25.

Galiano m’a lancé un coup d’œil et a détourné le regard. J’ai demandé :

— Depuis combien de temps voyez-vous l’ambassadeur ?

— Six mois.

— Êtes-vous amants ?

Elle a hoché la tête et fixé le plancher.

— Je sais bien que vous pensez que je suis trop jeune pour André. Mais je ne le suis pas. Je l’aime, il m’aime, et rien d’autre ne compte.

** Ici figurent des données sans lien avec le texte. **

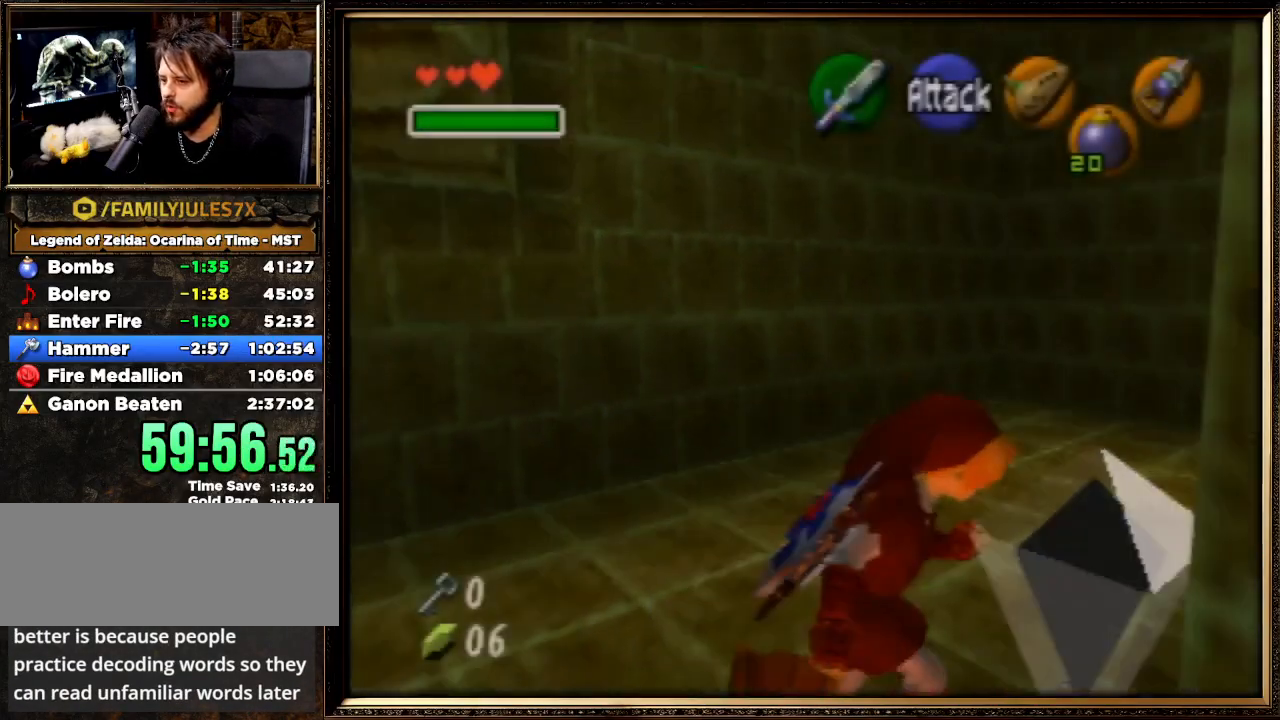
{"buttons": [], "left_stick": "up-right", "events": [[67, "R1", "up"], [67, "left_stick", "up-right"]]}
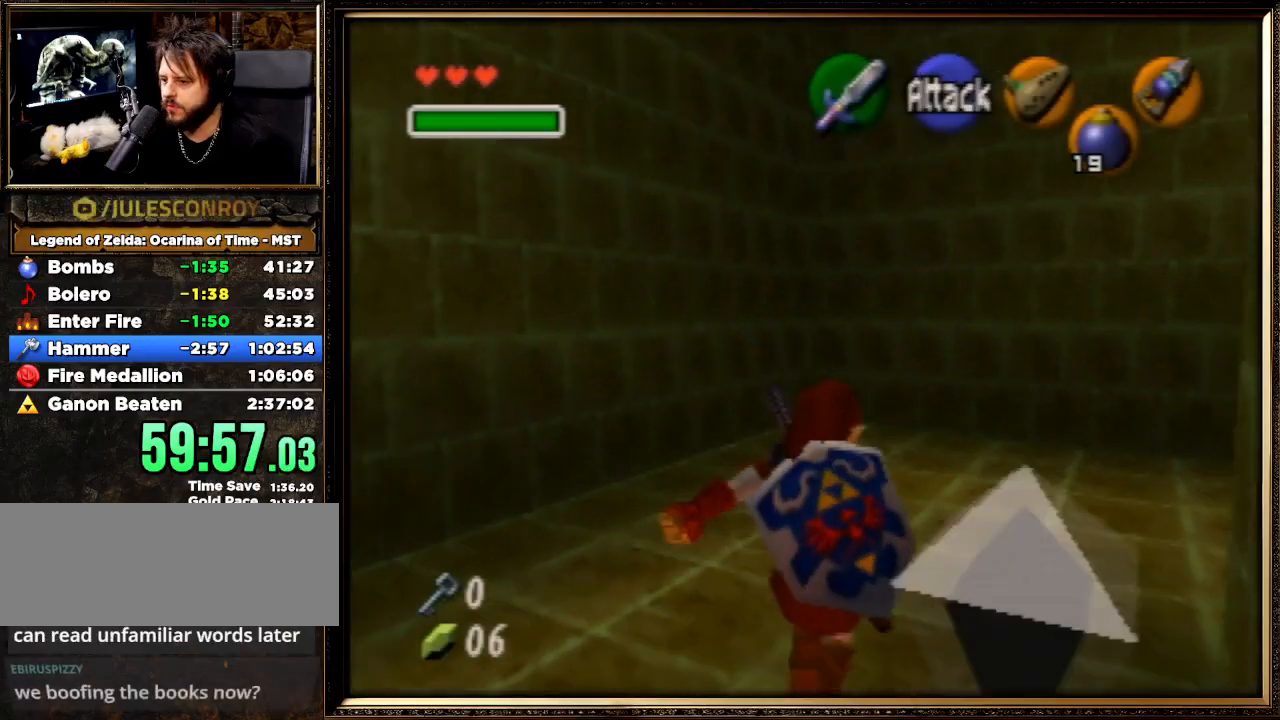
{"buttons": [], "left_stick": "right", "events": [[333, "left_stick", "right"]]}
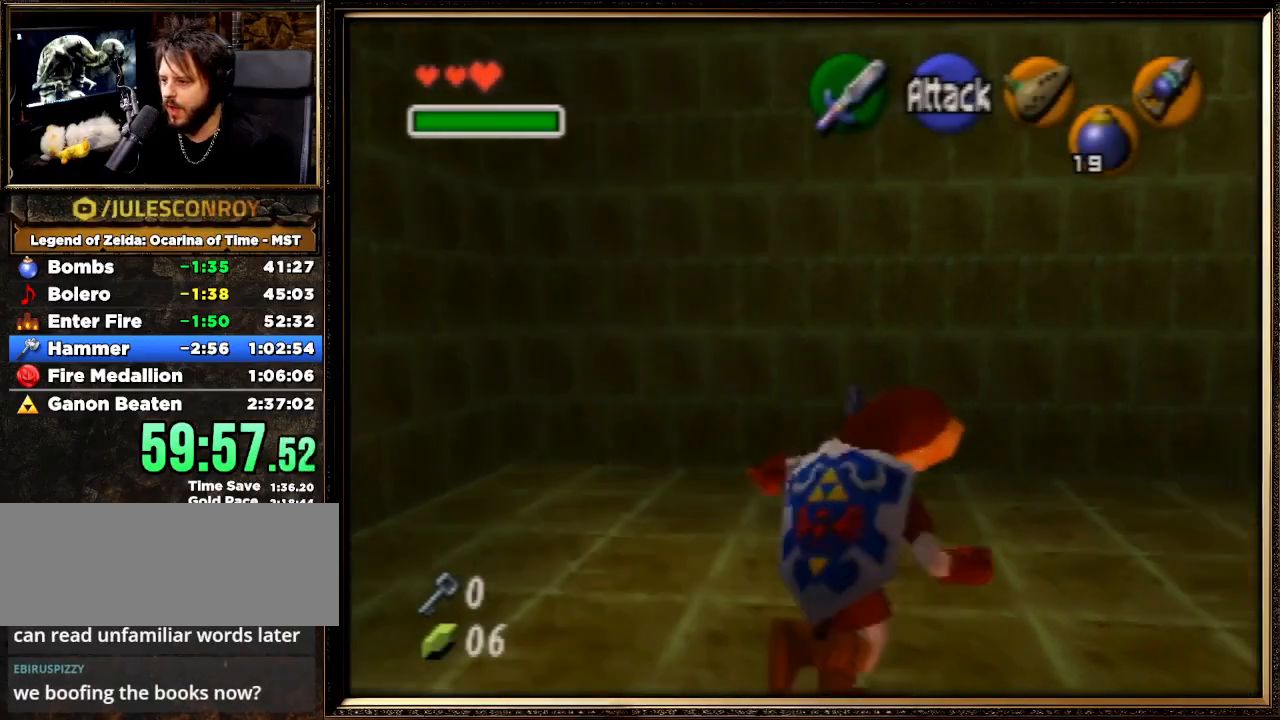
{"buttons": [], "left_stick": "up-right", "events": [[200, "left_stick", "up-right"]]}
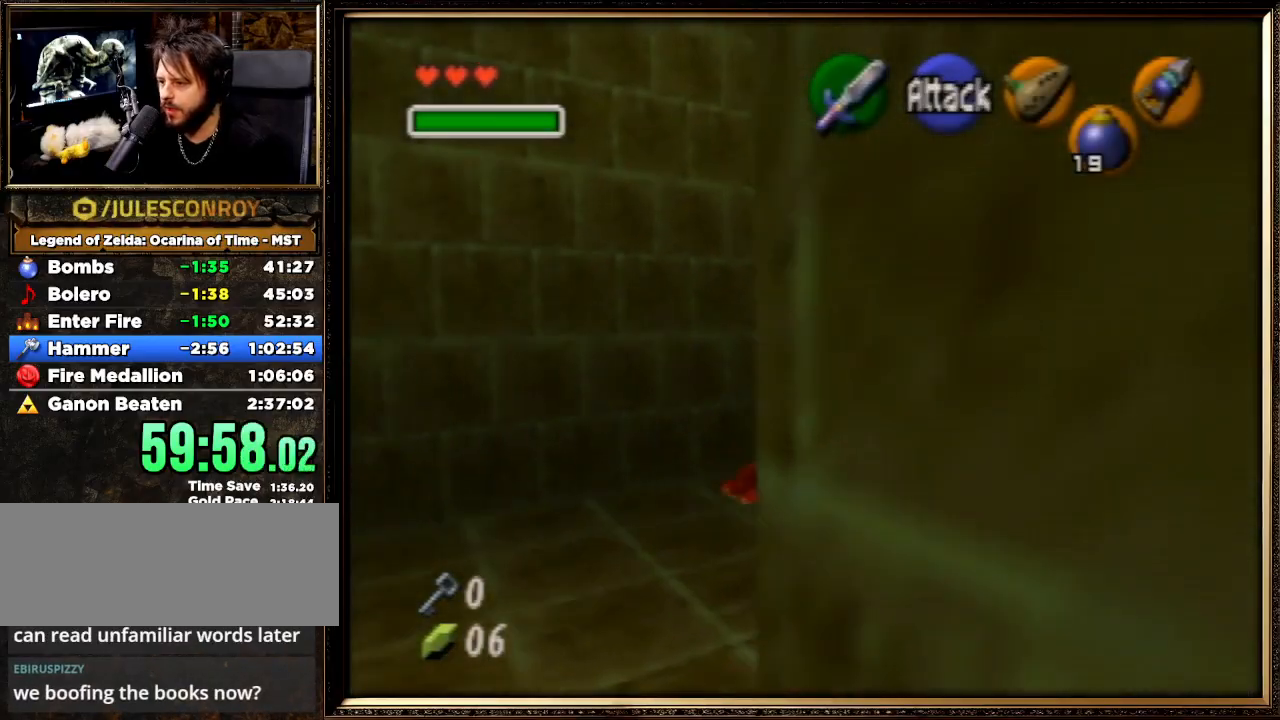
{"buttons": [], "left_stick": "right", "events": [[167, "left_stick", "right"]]}
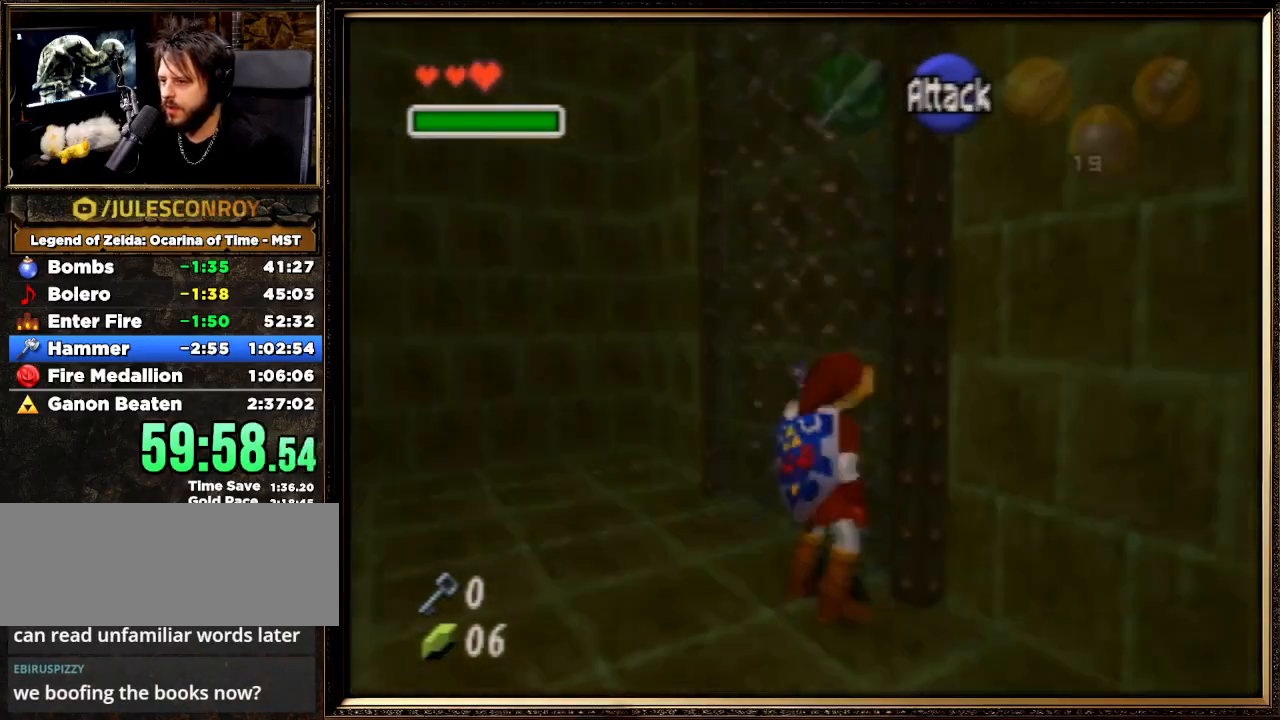
{"buttons": [], "left_stick": "up", "events": [[167, "left_stick", "up-right"], [267, "left_stick", "up"]]}
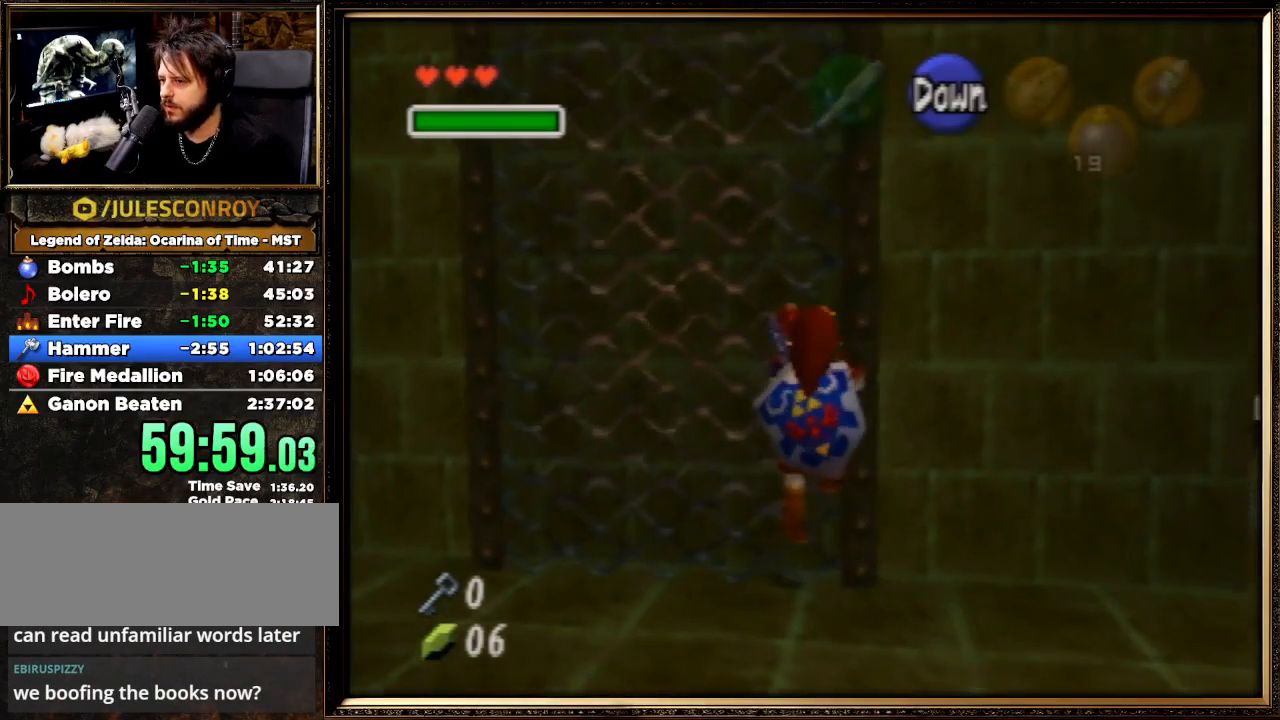
{"buttons": [], "left_stick": "up", "events": []}
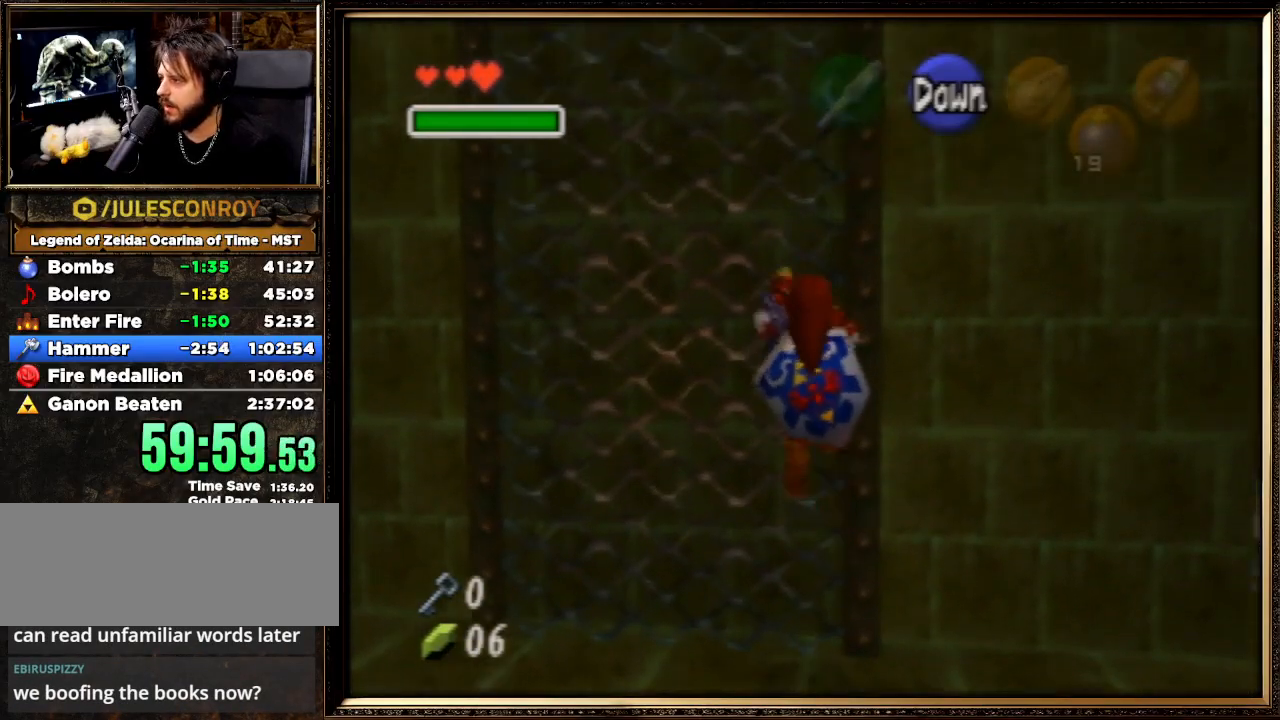
{"buttons": [], "left_stick": "up", "events": []}
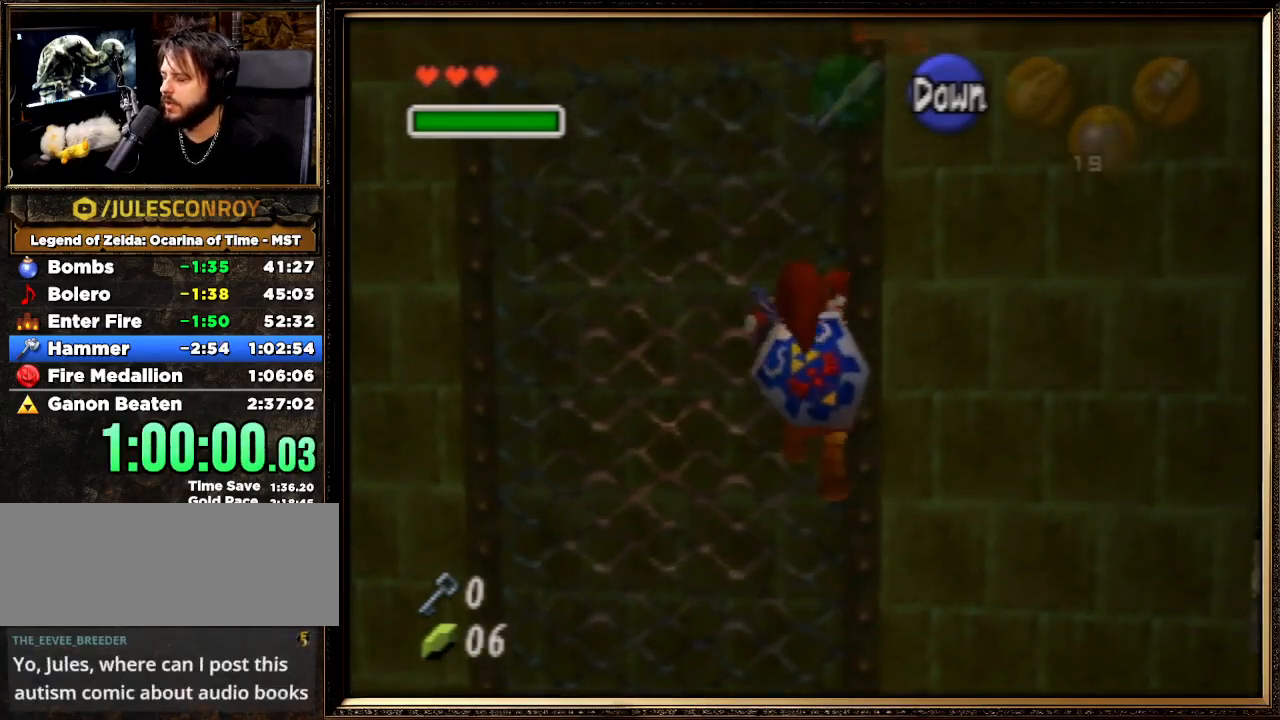
{"buttons": [], "left_stick": "up", "events": []}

— Même sa femme et sa fille ?

— André est très malheureux. Il veut quitter sa femme dès qu’il le pourra.

Ben voyons ! La rengaine habituelle.

— Vous avez quel âge, Aida ?

— Dix-huit ans.

Je commençais à m’énerver.

— C’est pour quand ?

Elle a relevé la tête.

— Quand quoi ?

— Le mariage.

— Nous n’avons pas encore fixé de date, mais bientôt. (Elle a regardé Galiano, puis Ryan, cherchant un soutien de leur part.) Dès qu’André pourra arranger les choses, vous savez, sans compromettre sa position.

— Et ensuite ?

— Nous partirons. Il sera nommé dans un endroit sympa. À Paris, peut-être. Ou bien Rome ou Madrid. Je serai sa femme, je voyagerai avec lui et j’irai à toutes les soirées.

Et Saddam Hussein se convertira au christianisme et baptisera les foules.

— L’ambassadeur vous a-t-il parlé de ses anciennes maîtresses ?

— Vous ne comprenez pas. André n’est pas comme ça.

Elle a regardé Galiano. Elle a regardé Ryan. Elle m’a regardée. Sur ce point, elle avait raison : nous ne comprenions pas.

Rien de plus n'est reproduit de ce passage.